Tempering allorecognition to induce transplant tolerance with chemically modified apoptotic donor cells

Abstract

The development of organ transplantation as a therapy for end-stage organ failure is among the most significant achievements of 20th century medicine, but chronic rejection remains a barrier to achieving long-term success. Current therapeutic regimens consist of immunosuppressive drugs that are efficient at delaying rejection but are associated with significant risks such as opportunistic infections, toxicity, and malignancy. Thus, the induction of specific immune tolerance to transplant antigens is the coveted aim of researchers. The use of 1-ethyl-3-(3-dimethylaminopropyl)carbodiimide (ECDI)-treated, autoantigen-coupled syngeneic leukocytes has been developed as a specific immunotherapy in preclinical models of autoimmunity and is currently in a phase II clinical trial for the treatment of multiple sclerosis. In this review, we discuss the use of allogeneic ECDI-treated apoptotic donor leukocytes (allo-ECDI-SP) as a strategy for inducing antigen-specific tolerance in allogeneic transplantation. Allo-ECDI-SP therapy induces long-term systemic immune tolerance to transplant antigens by subverting alloimmune recognition and exploiting apoptotic cell uptake pathways to recapitulate innate mechanisms of peripheral tolerance. Lastly, we discuss potential indications and challenges for transitioning allo-ECDI-SP therapy into clinical practice.

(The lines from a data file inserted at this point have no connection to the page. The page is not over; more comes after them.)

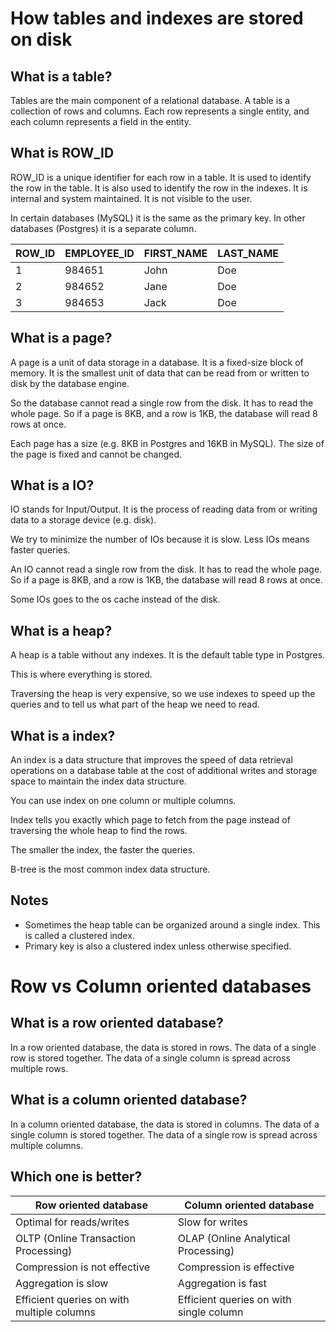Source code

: # How tables and indexes are stored on disk

## What is a table?

Tables are the main component of a relational database. A table is a collection of rows and columns. Each row represents a single entity, and each column represents a field in the entity.

## What is ROW_ID

ROW_ID is a unique identifier for each row in a table. It is used to identify the row in the table. It is also used to identify the row in the indexes. It is internal and system maintained. It is not visible to the user.

In certain databases (MySQL) it is the same as the primary key. In other databases (Postgres) it is a separate column.

| ROW_ID | EMPLOYEE_ID | FIRST_NAME | LAST_NAME |
| ------ | ----------- | ---------- | --------- |
| 1      | 984651      | John       | Doe       |
| 2      | 984652      | Jane       | Doe       |
| 3      | 984653      | Jack       | Doe       |

## What is a page?

A page is a unit of data storage in a database. It is a fixed-size block of memory. It is the smallest unit of data that can be read from or written to disk by the database engine.

So the database cannot read a single row from the disk. It has to read the whole page. So if a page is 8KB, and a row is 1KB, the database will read 8 rows at once.

Each page has a size (e.g. 8KB in Postgres and 16KB in MySQL). The size of the page is fixed and cannot be changed.

## What is a IO?

IO stands for Input/Output. It is the process of reading data from or writing data to a storage device (e.g. disk).

We try to minimize the number of IOs because it is slow. Less IOs means faster queries.

An IO cannot read a single row from the disk. It has to read the whole page. So if a page is 8KB, and a row is 1KB, the database will read 8 rows at once.

Some IOs goes to the os cache instead of the disk.

## What is a heap?

A heap is a table without any indexes. It is the default table type in Postgres.

This is where everything is stored.

Traversing the heap is very expensive, so we use indexes to speed up the queries and to tell us what part of the heap we need to read.

## What is a index?

An index is a data structure that improves the speed of data retrieval operations on a database table at the cost of additional writes and storage space to maintain the index data structure.

You can use index on one column or multiple columns.

Index tells you exactly which page to fetch from the page instead of traversing the whole heap to find the rows.

The smaller the index, the faster the queries.

B-tree is the most common index data structure.

## Notes

- Sometimes the heap table can be organized around a single index. This is called a clustered index.
- Primary key is also a clustered index unless otherwise specified.

# Row vs Column oriented databases

## What is a row oriented database?

In a row oriented database, the data is stored in rows. The data of a single row is stored together. The data of a single column is spread across multiple rows.

## What is a column oriented database?

In a column oriented database, the data is stored in columns. The data of a single column is stored together. The data of a single row is spread across multiple columns.

## Which one is better?

| Row oriented database | Column oriented database |
| --------------------- | ------------------------ |
| Optimal for reads/writes | Slow for writes |
| OLTP (Online Transaction Processing) | OLAP (Online Analytical Processing) |
| Compression is not effective | Compression is effective |
| Aggregation is slow | Aggregation is fast |
| Efficient queries on with multiple columns | Efficient queries on with single column |
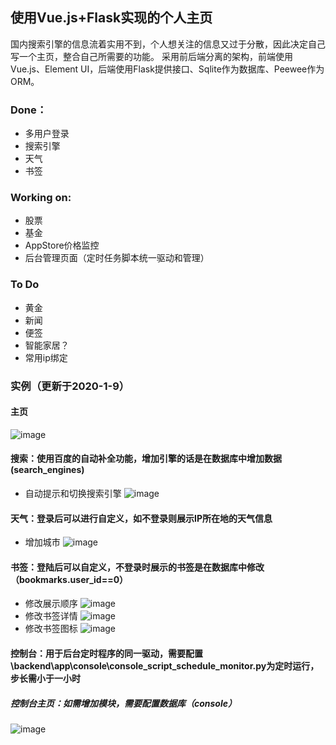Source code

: ## 使用Vue.js+Flask实现的个人主页
国内搜索引擎的信息流着实用不到，个人想关注的信息又过于分散，因此决定自己写一个主页，整合自己所需要的功能。
采用前后端分离的架构，前端使用Vue.js、Element UI，后端使用Flask提供接口、Sqlite作为数据库、Peewee作为ORM。
### Done：
- 多用户登录
- 搜索引擎
- 天气
- 书签
### Working on:
- 股票
- 基金
- AppStore价格监控
- 后台管理页面（定时任务脚本统一驱动和管理）
### To Do
- 黄金
- 新闻
- 便签
- 智能家居？
- 常用ip绑定
### 实例（更新于2020-1-9）
#### 主页
![image](https://user-images.githubusercontent.com/27627484/71998100-fae58980-3279-11ea-806e-8a1a9c09df51.png)
#### 搜索：使用百度的自动补全功能，增加引擎的话是在数据库中增加数据(search_engines)
- 自动提示和切换搜索引擎
![image](https://user-images.githubusercontent.com/27627484/71998812-3f255980-327b-11ea-9e6d-7ad97cd5c18d.png)
#### 天气：登录后可以进行自定义，如不登录则展示IP所在地的天气信息
- 增加城市
![image](https://user-images.githubusercontent.com/27627484/71998875-53695680-327b-11ea-99ce-28e75fd20675.png)
#### 书签：登陆后可以自定义，不登录时展示的书签是在数据库中修改（bookmarks.user_id==0）
- 修改展示顺序
![image](https://user-images.githubusercontent.com/27627484/71998914-6c720780-327b-11ea-84a1-d4c5efeceaee.png)
- 修改书签详情
![image](https://user-images.githubusercontent.com/27627484/71998951-7ac02380-327b-11ea-8249-d48f6aa21adb.png)
- 修改书签图标
![image](https://user-images.githubusercontent.com/27627484/71999000-90354d80-327b-11ea-8fe1-15c9901eb24d.png)
#### 控制台：用于后台定时程序的同一驱动，需要配置\backend\app\console\console_script_schedule_monitor.py为定时运行，步长需小于一小时
##### 控制台主页：如需增加模块，需要配置数据库（console）
![image](https://user-images.githubusercontent.com/27627484/71999094-c4a90980-327b-11ea-97ae-7e683663aa50.png)
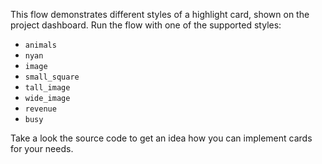 
This flow demonstrates different styles of a highlight card,
shown on the project dashboard. Run the flow with one of the supported
styles:

 - `animals`
 - `nyan`
 - `image`
 - `small_square`
 - `tall_image`
 - `wide_image`
 - `revenue`
 - `busy`

Take a look the source code to get an idea how you can implement
cards for your needs.


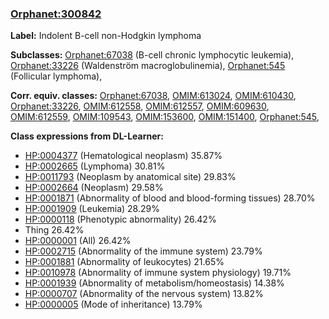 
### [Orphanet:300842](http://www.orpha.net/ORDO/Orphanet_300842)
**Label:** Indolent B-cell non-Hodgkin lymphoma

**Subclasses:** [Orphanet:67038](http://www.orpha.net/ORDO/Orphanet_67038) (B-cell chronic lymphocytic leukemia), [Orphanet:33226](http://www.orpha.net/ORDO/Orphanet_33226) (Waldenström macroglobulinemia), [Orphanet:545](http://www.orpha.net/ORDO/Orphanet_545) (Follicular lymphoma), 

**Corr. equiv. classes:** [Orphanet:67038](http://www.orpha.net/ORDO/Orphanet_67038), [OMIM:613024](http://purl.obolibrary.org/obo/OMIM_613024), [OMIM:610430](http://purl.obolibrary.org/obo/OMIM_610430), [Orphanet:33226](http://www.orpha.net/ORDO/Orphanet_33226), [OMIM:612558](http://purl.obolibrary.org/obo/OMIM_612558), [OMIM:612557](http://purl.obolibrary.org/obo/OMIM_612557), [OMIM:609630](http://purl.obolibrary.org/obo/OMIM_609630), [OMIM:612559](http://purl.obolibrary.org/obo/OMIM_612559), [OMIM:109543](http://purl.obolibrary.org/obo/OMIM_109543), [OMIM:153600](http://purl.obolibrary.org/obo/OMIM_153600), [OMIM:151400](http://purl.obolibrary.org/obo/OMIM_151400), [Orphanet:545](http://www.orpha.net/ORDO/Orphanet_545), 

**Class expressions from DL-Learner:**

- [HP:0004377](http://purl.obolibrary.org/obo/HP_0004377) (Hematological neoplasm) 35.87%
- [HP:0002665](http://purl.obolibrary.org/obo/HP_0002665) (Lymphoma) 30.81%
- [HP:0011793](http://purl.obolibrary.org/obo/HP_0011793) (Neoplasm by anatomical site) 29.83%
- [HP:0002664](http://purl.obolibrary.org/obo/HP_0002664) (Neoplasm) 29.58%
- [HP:0001871](http://purl.obolibrary.org/obo/HP_0001871) (Abnormality of blood and blood-forming tissues) 28.70%
- [HP:0001909](http://purl.obolibrary.org/obo/HP_0001909) (Leukemia) 28.29%
- [HP:0000118](http://purl.obolibrary.org/obo/HP_0000118) (Phenotypic abnormality) 26.42%
- Thing 26.42%
- [HP:0000001](http://purl.obolibrary.org/obo/HP_0000001) (All) 26.42%
- [HP:0002715](http://purl.obolibrary.org/obo/HP_0002715) (Abnormality of the immune system) 23.79%
- [HP:0001881](http://purl.obolibrary.org/obo/HP_0001881) (Abnormality of leukocytes) 21.65%
- [HP:0010978](http://purl.obolibrary.org/obo/HP_0010978) (Abnormality of immune system physiology) 19.71%
- [HP:0001939](http://purl.obolibrary.org/obo/HP_0001939) (Abnormality of metabolism/homeostasis) 14.38%
- [HP:0000707](http://purl.obolibrary.org/obo/HP_0000707) (Abnormality of the nervous system) 13.82%
- [HP:0000005](http://purl.obolibrary.org/obo/HP_0000005) (Mode of inheritance) 13.79%


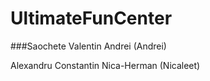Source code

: # UltimateFunCenter

###Saochete Valentin Andrei (Andrei)

Alexandru Constantin Nica-Herman (Nicaleet)
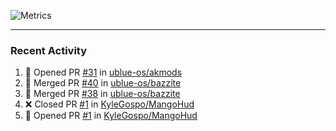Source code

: ![Metrics](https://metrics.lecoq.io/KyleGospo?template=classic&base=header%2C%20activity%2C%20community%2C%20repositories%2C%20metadata&base.indepth=false&base.hireable=false&base.skip=false&config.timezone=America%2FLos_Angeles)

---
### Recent Activity
<!--START_SECTION:activity-->
1. 💪 Opened PR [#31](https://github.com/ublue-os/akmods/pull/31) in [ublue-os/akmods](https://github.com/ublue-os/akmods)
2. 🎉 Merged PR [#40](https://github.com/ublue-os/bazzite/pull/40) in [ublue-os/bazzite](https://github.com/ublue-os/bazzite)
3. 🎉 Merged PR [#38](https://github.com/ublue-os/bazzite/pull/38) in [ublue-os/bazzite](https://github.com/ublue-os/bazzite)
4. ❌ Closed PR [#1](https://github.com/KyleGospo/MangoHud/pull/1) in [KyleGospo/MangoHud](https://github.com/KyleGospo/MangoHud)
5. 💪 Opened PR [#1](https://github.com/KyleGospo/MangoHud/pull/1) in [KyleGospo/MangoHud](https://github.com/KyleGospo/MangoHud)
<!--END_SECTION:activity-->
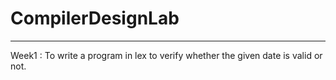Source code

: # CompilerDesignLab
---
Week1 : To write a program in lex to verify whether the given date is valid or not. 
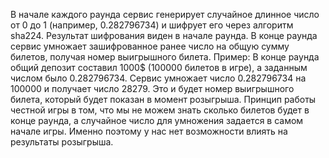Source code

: В начале каждого раунда сервис генерирует случайное длинное число от 0 до 1 (например, 0.282796734) и шифрует его через алгоритм sha224. Результат шифрования виден в начале раунда.
В конце раунда сервис умножает зашифрованное ранее число на общую сумму билетов, получая номер выигрышного билета.
Пример: В конце раунда общий депозит составил 1000$ (100000 билетов в игре), а заданным числом было 0.282796734. Сервис умножает число 0.282796734 на 100000 и получает число 28279. Это и будет номер выигрышного билета, который будет показан в момент розыгрыша.
Принцип работы честной игры в том, что мы не можем знать сколько билетов будет в конце раунда, а случайное число для умножения задается в самом начале игры. Именно поэтому у нас нет возможности влиять на результаты розыгрыша.
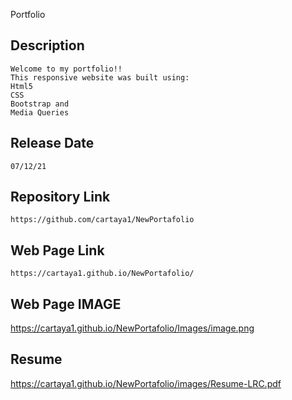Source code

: Portfolio 

## Description 

	Welcome to my portfolio!!
	This responsive website was built using: 
	Html5
	CSS
	Bootstrap and
  	Media Queries

## Release Date

	07/12/21

## Repository Link

	https://github.com/cartaya1/NewPortafolio

## Web Page Link

	https://cartaya1.github.io/NewPortafolio/

## Web Page IMAGE

https://cartaya1.github.io/NewPortafolio/Images/image.png

## Resume

https://cartaya1.github.io/NewPortafolio/images/Resume-LRC.pdf
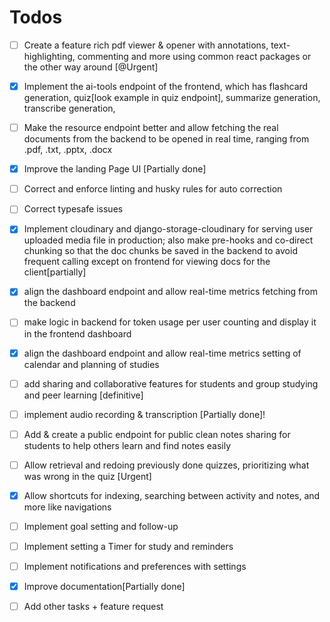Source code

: # Todos 
- [ ] Create a feature rich pdf viewer & opener with annotations, text-highlighting, commenting and more using common react packages or the other way around [@Urgent]
- [x] Implement the ai-tools endpoint of the frontend, which has flashcard generation, quiz[look example in quiz endpoint], summarize generation, transcribe generation, 
- [ ] Make the resource endpoint better and allow fetching the real documents from the backend to be opened in real time, ranging from .pdf, .txt, .pptx, .docx
- [x] Improve the landing Page UI [Partially done]
- [ ] Correct and enforce linting and husky rules for auto correction
- [ ] Correct typesafe issues
- [x] Implement cloudinary and django-storage-cloudinary for serving user uploaded media file in production; also make pre-hooks and co-direct chunking so that the doc chunks be saved in the backend to avoid frequent calling except on frontend for viewing docs for the client[partially]
- [x] align the dashboard endpoint and allow real-time metrics fetching from the backend
- [ ] make logic in backend for token usage per user counting and display it in the frontend dashboard
- [x] align the dashboard endpoint and allow real-time metrics setting of calendar and planning of studies
- [ ] add sharing and collaborative features for students and group studying and peer learning [definitive]
- [ ] implement audio recording & transcription [Partially done]!
- [ ] Add & create a public endpoint for public clean notes sharing for students to help others learn and find notes easily
- [ ] Allow retrieval and redoing previously done quizzes, prioritizing what was wrong in the quiz [Urgent]
- [x] Allow shortcuts for indexing, searching between activity and notes, and more like navigations
- [ ] Implement goal setting and follow-up
- [ ] Implement setting a Timer for study and reminders
- [ ] Implement notifications and preferences with settings
- [x] Improve documentation[Partially done]
- [ ] Add other tasks + feature request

Keywords: Basic (laboratory) research/science; T cell biology; cell death: apoptosis; dendritic cell; immunobiology; islet transplantation; tolerance; translational research/science.

Figure 1. Proposed mechanisms of Allo-ECDI-SP tolerance

Innate immune responses are required for allo-ECDI-SP tolerance induction. The splenic marginal zone is the primary interface between the splenic non-lymphoid compartment and the lymphoid compartment. It is composed of B cells and macrophages important for capturing exogenous Ags and debris, which may be processed for subsequent presentation to T cells in T cell zones. For efficient tolerance, allo-ECDI-SP must be delivered (1) via i.v. administration. Once within the marginal sinus, the ECDI-SP rapidly degrade via apoptotic pathways (2), with debris and cells recognized and rapidly taken up via scavenger receptors on MZMs and DCs either directly from the marginal zone sinus or via membrane transfer. The uptake of allo-ECDI-SP triggers the production and secretion of soluble mediators including IL-10 and TGF-β, which have multifarious functions including the regulation of costimulatory molecules, such as PD-L1, on APCs (3). The immunoregulatory milieu provided by the MZM response to the apoptotic allo-ECDI-SP conditions DCs to present antigen to T cells in the context of low CD80/CD86 expression and increased PD-L1 expression, thereby favoring costimulation through the inhibitory receptors such as CTLA-4 and PD-1 (4). T cells of the indirect allorecognition pathway recognizing cognate peptide/MHC ligands on host APCs undergo deletion in this context (4), while T cells directly engaging peptide/MHC ligands on allo-ECDI-SP become anergic (5). Regulatory T cells of the Foxp3⁺ lineage expand in the presence of TGF-β to inhibit further priming in the secondary lymphoid organs and effector responses in the transplanted tissue (6).